- [Task to complete]: Count the lines of the listing below where "nice" shows up, and please answer with that number only.

- [Dataset excerpts]:
○ ○ ○
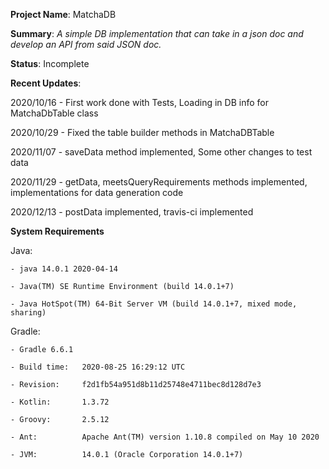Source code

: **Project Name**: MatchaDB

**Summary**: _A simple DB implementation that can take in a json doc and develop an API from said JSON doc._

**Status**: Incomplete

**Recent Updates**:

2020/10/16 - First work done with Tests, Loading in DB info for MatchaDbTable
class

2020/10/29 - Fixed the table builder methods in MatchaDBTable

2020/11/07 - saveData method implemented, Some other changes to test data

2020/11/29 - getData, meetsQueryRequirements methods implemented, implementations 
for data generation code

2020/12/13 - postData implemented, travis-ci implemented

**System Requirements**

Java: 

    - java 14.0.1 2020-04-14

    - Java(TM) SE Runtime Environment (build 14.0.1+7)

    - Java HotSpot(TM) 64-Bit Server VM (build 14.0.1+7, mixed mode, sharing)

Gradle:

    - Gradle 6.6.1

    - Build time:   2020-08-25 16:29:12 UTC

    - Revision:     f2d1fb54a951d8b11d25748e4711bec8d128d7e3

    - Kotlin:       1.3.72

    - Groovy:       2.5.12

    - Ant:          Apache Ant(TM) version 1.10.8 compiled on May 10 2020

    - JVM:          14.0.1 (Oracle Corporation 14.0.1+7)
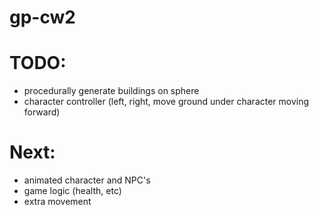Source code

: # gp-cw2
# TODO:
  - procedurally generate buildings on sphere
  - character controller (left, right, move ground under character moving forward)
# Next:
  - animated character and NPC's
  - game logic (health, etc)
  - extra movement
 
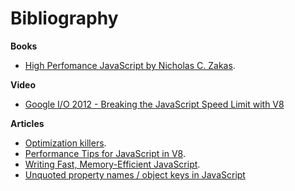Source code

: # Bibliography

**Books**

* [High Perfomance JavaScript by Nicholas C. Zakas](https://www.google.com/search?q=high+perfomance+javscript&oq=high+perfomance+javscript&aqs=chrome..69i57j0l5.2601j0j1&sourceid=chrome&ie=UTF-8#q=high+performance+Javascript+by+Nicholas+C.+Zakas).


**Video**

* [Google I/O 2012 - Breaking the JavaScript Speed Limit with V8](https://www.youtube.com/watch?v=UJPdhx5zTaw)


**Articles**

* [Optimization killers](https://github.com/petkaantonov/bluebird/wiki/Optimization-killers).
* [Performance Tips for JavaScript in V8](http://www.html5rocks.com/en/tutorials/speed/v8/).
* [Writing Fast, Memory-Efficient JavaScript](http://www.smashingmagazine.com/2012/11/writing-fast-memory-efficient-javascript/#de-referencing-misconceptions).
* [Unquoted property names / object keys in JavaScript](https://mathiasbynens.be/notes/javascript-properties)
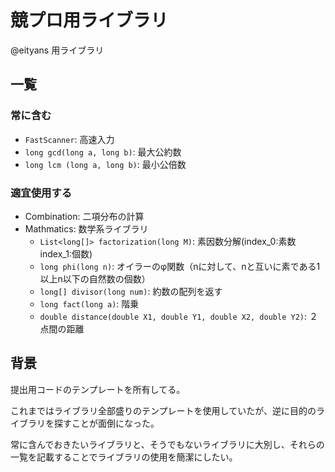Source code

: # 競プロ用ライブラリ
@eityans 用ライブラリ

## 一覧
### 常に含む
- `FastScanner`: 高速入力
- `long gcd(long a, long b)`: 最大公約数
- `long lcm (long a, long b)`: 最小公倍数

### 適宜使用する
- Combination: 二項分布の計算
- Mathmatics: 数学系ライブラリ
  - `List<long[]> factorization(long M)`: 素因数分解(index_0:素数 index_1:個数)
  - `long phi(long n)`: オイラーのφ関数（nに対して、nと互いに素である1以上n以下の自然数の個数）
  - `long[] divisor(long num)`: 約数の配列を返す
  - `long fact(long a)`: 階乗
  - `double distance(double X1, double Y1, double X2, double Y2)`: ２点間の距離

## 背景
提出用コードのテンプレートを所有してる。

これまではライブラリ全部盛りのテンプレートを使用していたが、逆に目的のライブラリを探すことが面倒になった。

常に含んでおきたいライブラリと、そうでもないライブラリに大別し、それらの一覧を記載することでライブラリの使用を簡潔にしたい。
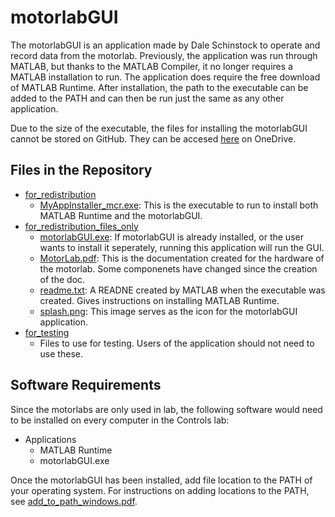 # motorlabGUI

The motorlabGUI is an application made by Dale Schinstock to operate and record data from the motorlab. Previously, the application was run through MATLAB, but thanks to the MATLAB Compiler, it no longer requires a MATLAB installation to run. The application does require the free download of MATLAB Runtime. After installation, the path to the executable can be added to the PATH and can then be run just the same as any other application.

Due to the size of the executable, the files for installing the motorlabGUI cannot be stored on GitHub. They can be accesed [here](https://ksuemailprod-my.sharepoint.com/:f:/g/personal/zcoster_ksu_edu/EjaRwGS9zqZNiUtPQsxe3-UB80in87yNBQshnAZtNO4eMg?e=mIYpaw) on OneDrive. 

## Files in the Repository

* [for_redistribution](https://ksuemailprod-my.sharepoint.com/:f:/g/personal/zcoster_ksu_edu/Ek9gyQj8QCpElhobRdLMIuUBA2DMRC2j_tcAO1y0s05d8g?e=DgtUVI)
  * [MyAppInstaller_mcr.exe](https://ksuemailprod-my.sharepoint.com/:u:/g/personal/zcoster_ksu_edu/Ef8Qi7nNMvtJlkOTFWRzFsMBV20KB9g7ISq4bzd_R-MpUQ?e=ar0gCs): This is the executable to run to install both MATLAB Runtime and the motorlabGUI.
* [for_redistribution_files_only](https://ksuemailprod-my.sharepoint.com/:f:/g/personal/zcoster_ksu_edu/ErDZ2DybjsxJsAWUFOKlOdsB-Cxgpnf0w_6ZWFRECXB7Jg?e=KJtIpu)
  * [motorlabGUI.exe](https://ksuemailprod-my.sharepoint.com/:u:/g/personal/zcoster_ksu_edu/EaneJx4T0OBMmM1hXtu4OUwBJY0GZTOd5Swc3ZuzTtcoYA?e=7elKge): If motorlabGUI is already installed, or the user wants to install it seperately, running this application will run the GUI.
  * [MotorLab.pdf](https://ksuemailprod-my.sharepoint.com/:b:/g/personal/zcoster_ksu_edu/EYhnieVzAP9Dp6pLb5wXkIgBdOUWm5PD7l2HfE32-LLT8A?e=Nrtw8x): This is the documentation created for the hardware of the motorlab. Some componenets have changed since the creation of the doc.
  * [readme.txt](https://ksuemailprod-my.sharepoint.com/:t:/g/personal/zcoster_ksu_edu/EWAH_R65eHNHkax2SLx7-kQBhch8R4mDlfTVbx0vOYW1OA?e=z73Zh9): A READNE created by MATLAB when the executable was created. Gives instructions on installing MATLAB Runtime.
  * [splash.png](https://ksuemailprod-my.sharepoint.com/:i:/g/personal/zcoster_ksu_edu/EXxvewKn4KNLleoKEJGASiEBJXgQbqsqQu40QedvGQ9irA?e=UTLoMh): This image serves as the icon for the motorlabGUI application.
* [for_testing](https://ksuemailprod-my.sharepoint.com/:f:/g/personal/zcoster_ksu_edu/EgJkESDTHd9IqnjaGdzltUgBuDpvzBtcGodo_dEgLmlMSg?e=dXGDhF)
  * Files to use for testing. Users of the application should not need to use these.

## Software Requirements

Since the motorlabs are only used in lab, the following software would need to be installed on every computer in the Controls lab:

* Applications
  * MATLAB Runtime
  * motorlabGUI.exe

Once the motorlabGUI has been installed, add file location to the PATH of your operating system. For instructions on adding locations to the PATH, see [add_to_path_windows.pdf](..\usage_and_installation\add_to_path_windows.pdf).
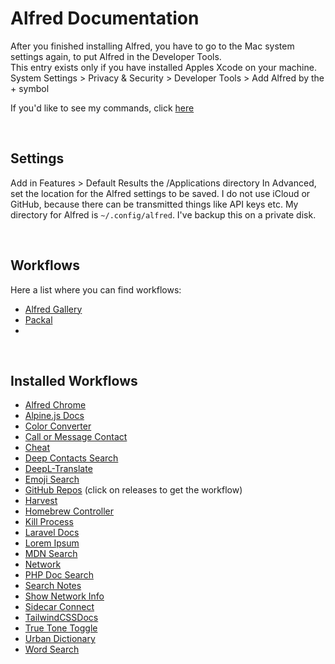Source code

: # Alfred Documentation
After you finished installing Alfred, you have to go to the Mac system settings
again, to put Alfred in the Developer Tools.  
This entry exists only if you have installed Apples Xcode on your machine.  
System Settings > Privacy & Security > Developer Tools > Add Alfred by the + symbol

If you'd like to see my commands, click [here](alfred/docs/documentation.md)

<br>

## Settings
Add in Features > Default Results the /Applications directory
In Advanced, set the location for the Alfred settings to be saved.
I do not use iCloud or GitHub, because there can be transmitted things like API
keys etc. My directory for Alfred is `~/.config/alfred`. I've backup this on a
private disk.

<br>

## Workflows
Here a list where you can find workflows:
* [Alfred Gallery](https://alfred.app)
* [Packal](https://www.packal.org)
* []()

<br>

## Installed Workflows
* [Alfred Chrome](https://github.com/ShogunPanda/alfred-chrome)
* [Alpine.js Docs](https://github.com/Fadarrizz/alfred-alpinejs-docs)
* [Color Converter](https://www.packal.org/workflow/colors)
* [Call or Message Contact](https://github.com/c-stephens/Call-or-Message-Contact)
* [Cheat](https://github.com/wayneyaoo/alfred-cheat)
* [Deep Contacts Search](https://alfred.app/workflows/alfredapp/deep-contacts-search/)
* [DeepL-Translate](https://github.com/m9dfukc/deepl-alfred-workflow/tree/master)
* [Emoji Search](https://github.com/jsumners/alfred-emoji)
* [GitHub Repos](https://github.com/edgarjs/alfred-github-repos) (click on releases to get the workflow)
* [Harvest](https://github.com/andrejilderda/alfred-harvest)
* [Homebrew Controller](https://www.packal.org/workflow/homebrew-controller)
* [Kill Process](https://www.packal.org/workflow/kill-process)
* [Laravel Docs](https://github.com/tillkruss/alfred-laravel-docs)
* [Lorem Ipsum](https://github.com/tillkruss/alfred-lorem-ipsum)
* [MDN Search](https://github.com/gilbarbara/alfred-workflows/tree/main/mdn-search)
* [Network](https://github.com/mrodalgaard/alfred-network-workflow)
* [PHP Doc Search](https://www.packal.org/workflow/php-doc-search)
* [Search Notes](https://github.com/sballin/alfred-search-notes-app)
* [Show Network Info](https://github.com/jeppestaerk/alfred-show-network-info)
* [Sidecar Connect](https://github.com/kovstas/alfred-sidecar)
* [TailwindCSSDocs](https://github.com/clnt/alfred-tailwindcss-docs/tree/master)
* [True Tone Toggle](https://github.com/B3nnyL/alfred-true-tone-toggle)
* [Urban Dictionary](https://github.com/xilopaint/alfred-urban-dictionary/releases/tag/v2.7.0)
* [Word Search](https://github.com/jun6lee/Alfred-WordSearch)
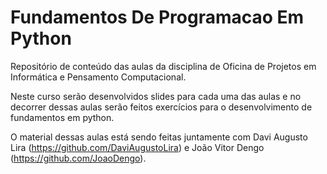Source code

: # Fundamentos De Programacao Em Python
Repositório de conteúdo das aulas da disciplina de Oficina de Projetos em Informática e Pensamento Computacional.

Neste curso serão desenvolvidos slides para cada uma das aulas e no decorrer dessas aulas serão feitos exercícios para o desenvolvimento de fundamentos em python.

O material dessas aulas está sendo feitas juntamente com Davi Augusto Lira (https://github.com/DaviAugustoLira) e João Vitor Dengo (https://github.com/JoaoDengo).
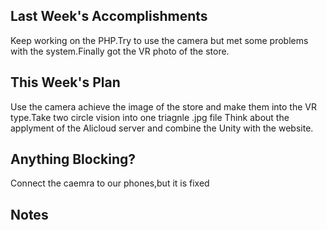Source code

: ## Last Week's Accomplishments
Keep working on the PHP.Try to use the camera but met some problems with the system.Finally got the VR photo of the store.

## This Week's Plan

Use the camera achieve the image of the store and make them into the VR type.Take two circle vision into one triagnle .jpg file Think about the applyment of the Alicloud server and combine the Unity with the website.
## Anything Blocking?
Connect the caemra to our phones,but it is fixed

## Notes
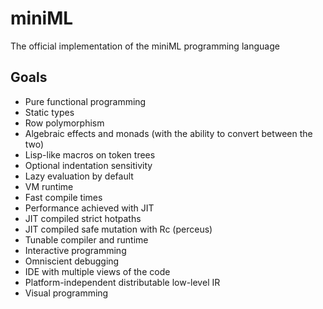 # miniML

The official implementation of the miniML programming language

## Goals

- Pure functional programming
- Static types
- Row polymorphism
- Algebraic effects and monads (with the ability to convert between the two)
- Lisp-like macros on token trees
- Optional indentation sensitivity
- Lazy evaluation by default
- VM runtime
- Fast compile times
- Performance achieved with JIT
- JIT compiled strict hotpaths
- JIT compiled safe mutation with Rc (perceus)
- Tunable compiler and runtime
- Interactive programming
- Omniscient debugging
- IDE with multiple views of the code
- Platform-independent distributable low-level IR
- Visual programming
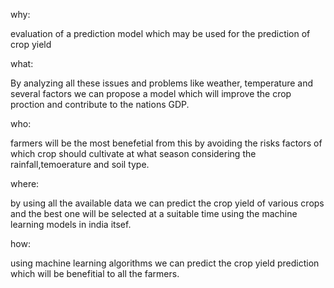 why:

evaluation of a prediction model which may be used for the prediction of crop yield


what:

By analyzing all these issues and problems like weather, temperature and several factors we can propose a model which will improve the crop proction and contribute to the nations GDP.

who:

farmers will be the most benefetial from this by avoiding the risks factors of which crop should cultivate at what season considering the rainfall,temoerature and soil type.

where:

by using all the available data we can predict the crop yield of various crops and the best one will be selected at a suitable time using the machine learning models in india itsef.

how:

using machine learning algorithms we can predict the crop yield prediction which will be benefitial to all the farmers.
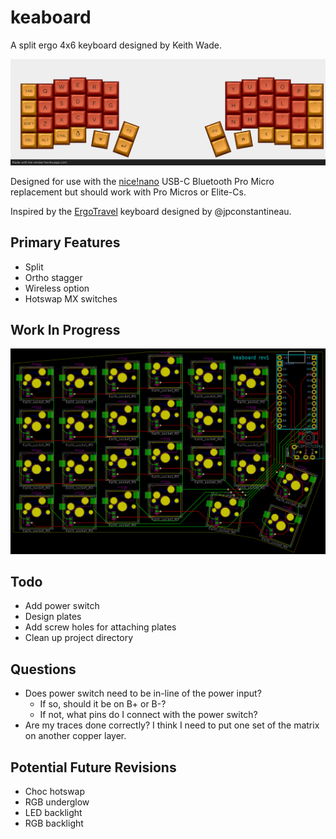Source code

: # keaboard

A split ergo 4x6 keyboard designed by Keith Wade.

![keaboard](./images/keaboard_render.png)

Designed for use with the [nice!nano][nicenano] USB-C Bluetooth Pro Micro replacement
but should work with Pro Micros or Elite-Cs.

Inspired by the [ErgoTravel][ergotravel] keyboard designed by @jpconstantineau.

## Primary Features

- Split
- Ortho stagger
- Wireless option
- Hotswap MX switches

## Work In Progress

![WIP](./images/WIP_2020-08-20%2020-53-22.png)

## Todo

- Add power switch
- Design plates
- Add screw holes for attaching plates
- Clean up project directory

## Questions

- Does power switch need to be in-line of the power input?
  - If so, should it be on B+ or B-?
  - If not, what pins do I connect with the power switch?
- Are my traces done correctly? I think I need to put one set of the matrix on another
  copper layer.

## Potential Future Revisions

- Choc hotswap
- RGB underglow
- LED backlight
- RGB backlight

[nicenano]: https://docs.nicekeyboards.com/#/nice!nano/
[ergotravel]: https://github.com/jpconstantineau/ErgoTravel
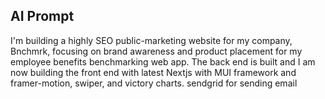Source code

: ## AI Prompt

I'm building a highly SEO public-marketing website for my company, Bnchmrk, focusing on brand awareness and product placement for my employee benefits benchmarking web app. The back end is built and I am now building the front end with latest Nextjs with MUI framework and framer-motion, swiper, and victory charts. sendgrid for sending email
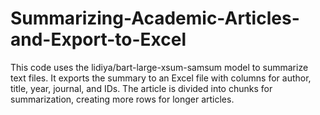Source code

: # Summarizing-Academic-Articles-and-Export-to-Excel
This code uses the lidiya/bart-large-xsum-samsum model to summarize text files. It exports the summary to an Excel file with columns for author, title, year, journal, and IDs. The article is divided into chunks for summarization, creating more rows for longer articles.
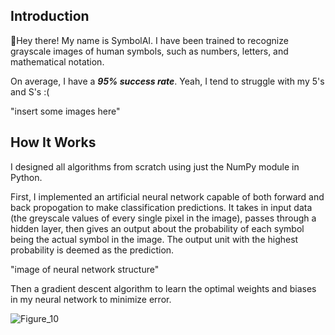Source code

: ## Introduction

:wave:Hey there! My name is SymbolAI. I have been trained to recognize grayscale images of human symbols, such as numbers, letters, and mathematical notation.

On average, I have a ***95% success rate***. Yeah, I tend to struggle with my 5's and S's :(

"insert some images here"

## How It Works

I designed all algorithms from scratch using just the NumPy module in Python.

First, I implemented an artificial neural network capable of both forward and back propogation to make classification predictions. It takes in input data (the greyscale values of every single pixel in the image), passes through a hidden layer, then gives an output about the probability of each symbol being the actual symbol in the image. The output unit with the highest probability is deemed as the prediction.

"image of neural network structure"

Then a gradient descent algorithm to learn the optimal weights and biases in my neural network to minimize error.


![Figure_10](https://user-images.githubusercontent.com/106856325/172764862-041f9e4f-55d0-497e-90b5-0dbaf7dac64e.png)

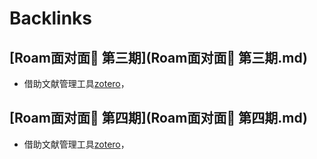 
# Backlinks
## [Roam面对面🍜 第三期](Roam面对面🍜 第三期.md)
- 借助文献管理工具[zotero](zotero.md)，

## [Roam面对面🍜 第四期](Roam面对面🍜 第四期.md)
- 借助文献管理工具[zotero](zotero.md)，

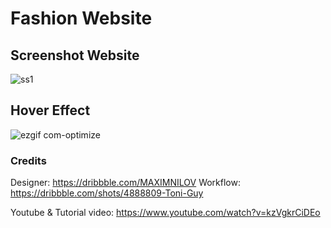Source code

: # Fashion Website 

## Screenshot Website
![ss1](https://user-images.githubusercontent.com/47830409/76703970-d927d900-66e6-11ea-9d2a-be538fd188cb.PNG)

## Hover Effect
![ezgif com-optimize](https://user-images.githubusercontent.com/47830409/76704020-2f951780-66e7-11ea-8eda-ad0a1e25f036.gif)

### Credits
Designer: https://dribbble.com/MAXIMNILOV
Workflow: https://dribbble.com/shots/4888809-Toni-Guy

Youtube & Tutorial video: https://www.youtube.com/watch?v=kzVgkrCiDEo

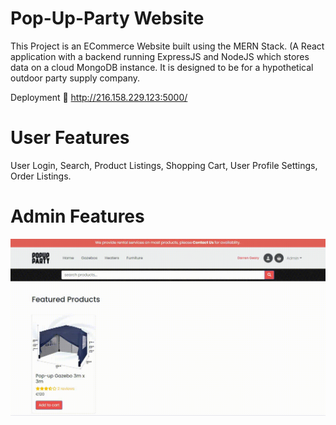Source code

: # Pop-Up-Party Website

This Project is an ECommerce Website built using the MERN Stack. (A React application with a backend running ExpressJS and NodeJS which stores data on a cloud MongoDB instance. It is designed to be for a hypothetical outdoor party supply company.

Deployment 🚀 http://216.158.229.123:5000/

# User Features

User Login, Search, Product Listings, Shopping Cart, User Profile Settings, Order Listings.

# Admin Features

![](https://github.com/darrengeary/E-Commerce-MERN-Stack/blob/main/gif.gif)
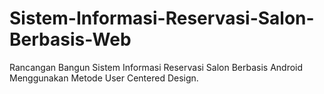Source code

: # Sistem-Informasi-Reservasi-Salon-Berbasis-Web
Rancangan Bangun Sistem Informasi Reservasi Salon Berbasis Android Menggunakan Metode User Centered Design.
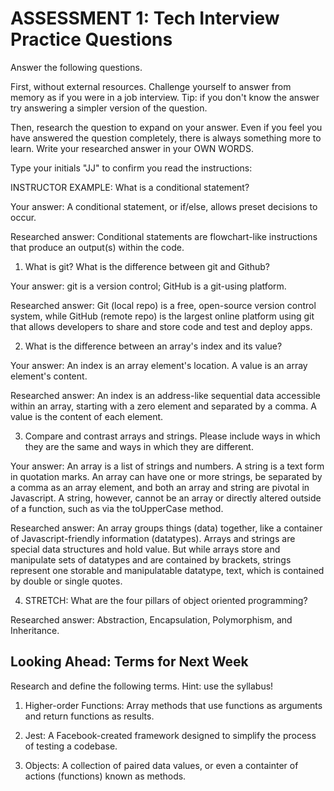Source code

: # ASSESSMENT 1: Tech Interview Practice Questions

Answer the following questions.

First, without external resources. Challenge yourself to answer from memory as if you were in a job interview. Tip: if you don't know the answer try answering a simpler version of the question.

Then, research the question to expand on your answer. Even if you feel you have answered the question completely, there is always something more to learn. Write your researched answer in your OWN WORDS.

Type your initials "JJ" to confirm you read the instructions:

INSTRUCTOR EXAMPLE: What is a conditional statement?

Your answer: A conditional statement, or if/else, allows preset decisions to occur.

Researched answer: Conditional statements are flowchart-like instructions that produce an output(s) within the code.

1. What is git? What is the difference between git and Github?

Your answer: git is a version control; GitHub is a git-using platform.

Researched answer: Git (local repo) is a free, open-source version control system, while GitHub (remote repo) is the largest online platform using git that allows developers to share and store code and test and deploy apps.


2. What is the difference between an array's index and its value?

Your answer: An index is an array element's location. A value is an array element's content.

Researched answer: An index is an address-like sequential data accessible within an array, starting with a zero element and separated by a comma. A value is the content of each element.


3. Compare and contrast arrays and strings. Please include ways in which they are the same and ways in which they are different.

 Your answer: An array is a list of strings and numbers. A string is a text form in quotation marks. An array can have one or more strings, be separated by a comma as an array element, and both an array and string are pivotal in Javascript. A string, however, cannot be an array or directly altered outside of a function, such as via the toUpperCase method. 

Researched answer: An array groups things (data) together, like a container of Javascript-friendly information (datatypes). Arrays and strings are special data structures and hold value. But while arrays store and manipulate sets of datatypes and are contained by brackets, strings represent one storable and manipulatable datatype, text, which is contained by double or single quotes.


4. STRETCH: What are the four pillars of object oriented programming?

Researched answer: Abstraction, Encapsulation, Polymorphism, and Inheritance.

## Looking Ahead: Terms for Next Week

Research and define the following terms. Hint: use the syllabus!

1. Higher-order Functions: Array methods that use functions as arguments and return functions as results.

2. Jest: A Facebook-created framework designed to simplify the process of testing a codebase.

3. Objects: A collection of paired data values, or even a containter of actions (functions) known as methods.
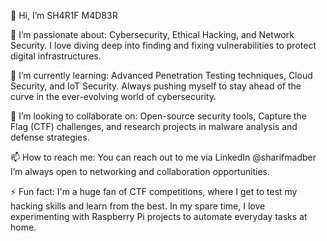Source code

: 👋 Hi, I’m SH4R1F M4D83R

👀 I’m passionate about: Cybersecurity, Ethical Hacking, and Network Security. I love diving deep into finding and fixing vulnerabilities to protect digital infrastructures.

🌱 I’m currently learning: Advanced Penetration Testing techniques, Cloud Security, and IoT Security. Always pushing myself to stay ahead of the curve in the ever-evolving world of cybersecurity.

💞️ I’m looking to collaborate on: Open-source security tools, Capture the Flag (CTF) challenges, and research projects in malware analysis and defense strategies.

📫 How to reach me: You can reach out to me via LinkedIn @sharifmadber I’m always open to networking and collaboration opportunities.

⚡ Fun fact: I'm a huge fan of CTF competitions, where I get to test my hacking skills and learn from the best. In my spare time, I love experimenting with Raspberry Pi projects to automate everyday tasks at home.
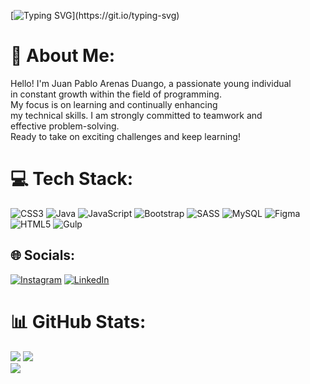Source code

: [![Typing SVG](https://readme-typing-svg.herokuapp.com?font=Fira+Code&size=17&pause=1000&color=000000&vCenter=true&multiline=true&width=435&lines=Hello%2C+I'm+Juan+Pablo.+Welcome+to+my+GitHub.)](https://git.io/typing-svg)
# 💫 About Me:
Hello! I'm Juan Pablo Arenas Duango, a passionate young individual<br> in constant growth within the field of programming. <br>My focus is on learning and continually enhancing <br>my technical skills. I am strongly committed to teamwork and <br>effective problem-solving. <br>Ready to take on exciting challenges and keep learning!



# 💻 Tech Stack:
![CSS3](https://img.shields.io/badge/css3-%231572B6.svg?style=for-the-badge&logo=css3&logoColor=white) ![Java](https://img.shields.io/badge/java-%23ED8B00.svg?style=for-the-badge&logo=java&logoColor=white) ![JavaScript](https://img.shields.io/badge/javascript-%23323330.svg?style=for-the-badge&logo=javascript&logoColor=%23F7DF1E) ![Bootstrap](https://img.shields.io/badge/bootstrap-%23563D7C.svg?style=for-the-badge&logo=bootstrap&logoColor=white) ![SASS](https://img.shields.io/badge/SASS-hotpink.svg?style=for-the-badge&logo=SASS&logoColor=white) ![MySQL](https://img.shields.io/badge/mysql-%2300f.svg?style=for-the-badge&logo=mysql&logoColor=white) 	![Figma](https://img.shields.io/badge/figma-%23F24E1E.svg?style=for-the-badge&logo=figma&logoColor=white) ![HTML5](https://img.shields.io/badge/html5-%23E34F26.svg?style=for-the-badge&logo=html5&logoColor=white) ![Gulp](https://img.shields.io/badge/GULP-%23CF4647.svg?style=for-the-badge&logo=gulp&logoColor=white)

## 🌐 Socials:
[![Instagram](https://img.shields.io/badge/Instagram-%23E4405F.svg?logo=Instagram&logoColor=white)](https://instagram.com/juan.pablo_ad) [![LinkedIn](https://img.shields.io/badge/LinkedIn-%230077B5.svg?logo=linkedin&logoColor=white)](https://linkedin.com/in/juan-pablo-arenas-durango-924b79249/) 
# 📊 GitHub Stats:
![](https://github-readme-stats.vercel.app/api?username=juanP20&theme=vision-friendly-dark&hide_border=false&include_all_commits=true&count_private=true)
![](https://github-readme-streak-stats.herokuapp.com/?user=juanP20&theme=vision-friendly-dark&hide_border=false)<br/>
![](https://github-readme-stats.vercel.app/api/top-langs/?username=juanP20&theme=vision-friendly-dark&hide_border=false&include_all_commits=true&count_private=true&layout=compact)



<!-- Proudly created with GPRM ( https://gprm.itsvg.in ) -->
○ ○ ○
- [Solution]: 2